### RECORDS SHOWN

***

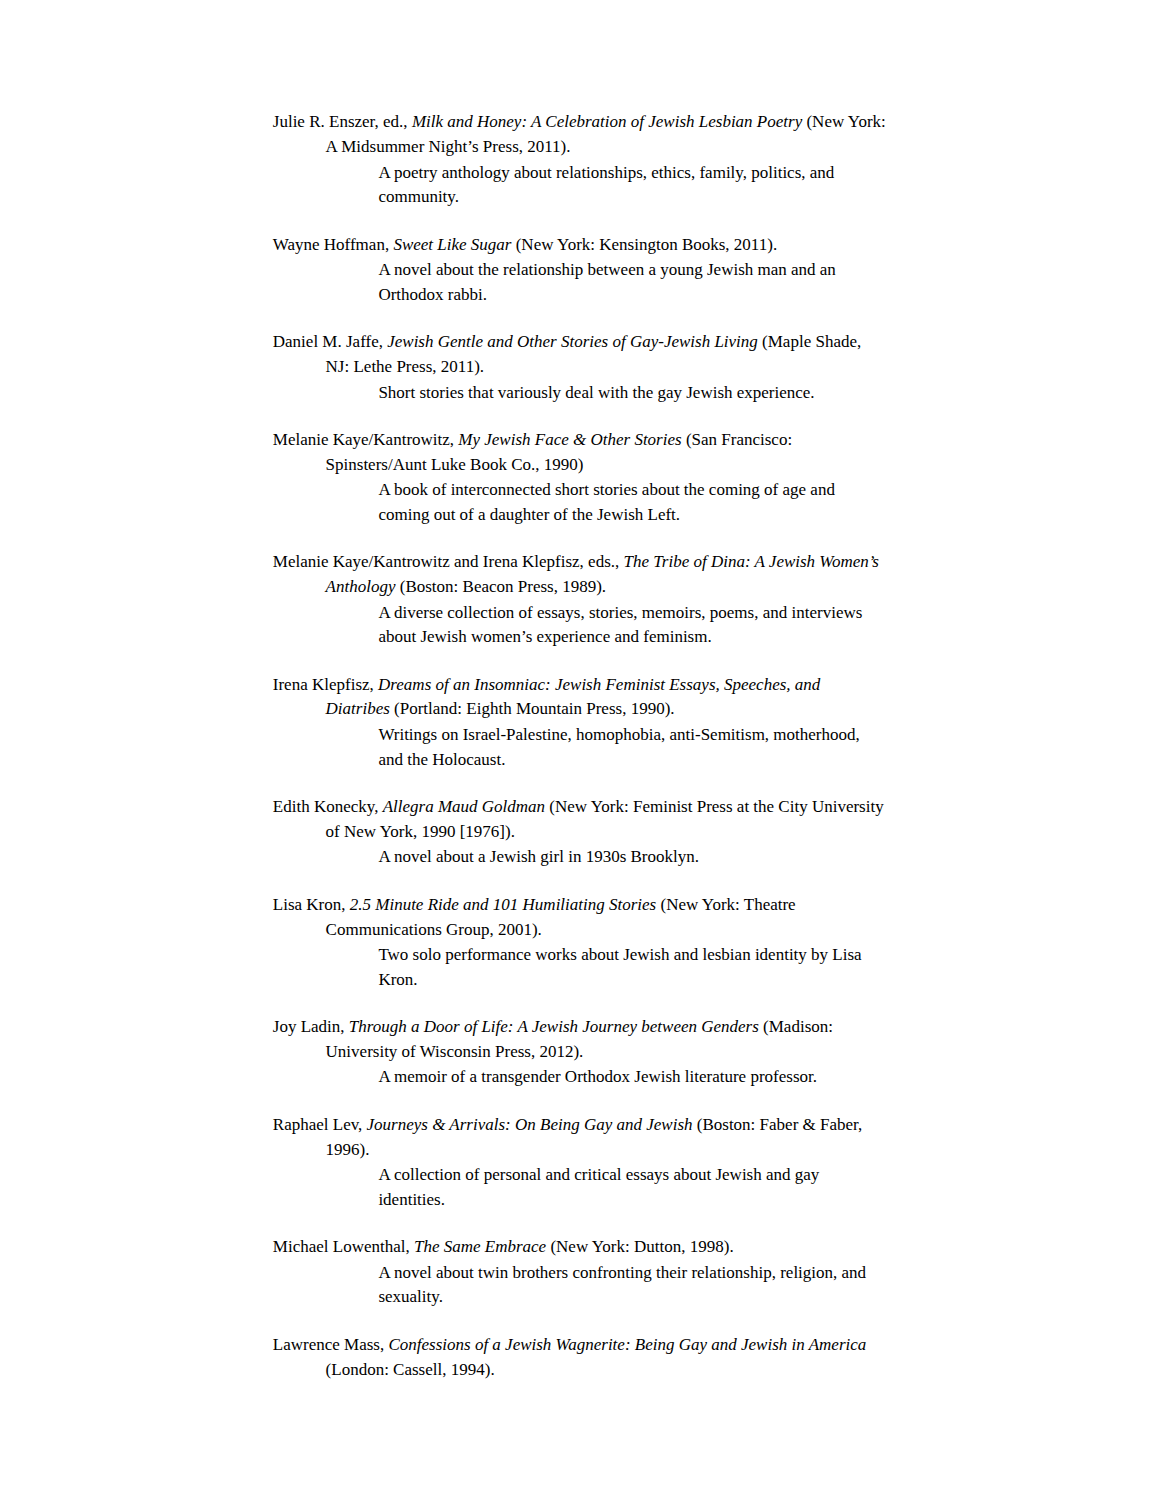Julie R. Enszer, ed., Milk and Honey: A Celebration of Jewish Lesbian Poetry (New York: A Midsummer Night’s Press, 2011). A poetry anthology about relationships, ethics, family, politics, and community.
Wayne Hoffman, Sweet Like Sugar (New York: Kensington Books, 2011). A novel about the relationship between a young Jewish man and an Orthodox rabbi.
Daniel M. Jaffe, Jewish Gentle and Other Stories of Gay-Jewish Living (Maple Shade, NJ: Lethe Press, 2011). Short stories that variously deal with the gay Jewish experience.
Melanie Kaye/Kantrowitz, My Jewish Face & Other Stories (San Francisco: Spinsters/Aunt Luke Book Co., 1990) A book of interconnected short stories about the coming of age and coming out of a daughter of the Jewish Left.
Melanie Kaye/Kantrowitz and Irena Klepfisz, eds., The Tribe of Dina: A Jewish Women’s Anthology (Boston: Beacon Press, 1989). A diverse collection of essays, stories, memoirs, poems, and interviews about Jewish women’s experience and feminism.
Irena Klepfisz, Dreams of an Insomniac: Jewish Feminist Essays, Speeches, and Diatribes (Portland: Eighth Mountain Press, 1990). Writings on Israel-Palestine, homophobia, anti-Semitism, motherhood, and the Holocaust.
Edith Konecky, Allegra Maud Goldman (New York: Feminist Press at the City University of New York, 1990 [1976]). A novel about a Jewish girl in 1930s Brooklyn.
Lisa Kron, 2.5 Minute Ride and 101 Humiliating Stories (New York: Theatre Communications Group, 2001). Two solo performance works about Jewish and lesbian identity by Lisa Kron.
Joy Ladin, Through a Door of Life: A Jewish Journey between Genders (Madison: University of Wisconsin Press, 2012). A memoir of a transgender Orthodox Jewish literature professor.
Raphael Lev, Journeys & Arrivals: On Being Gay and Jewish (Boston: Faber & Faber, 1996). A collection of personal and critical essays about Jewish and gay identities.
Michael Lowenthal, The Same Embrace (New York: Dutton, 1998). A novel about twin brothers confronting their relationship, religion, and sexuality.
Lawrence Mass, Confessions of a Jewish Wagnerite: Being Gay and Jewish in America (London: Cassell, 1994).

***

Find every line of the data that includes the string "Kantrowitz". Copy each of those lines.

### OUTPUT OF THE TASK
Melanie Kaye/Kantrowitz, My Jewish Face & Other Stories (San Francisco: Spinsters/Aunt Luke Book Co., 1990) A book of interconnected short stories about the coming of age and coming out of a daughter of the Jewish Left.
Melanie Kaye/Kantrowitz and Irena Klepfisz, eds., The Tribe of Dina: A Jewish Women’s Anthology (Boston: Beacon Press, 1989). A diverse collection of essays, stories, memoirs, poems, and interviews about Jewish women’s experience and feminism.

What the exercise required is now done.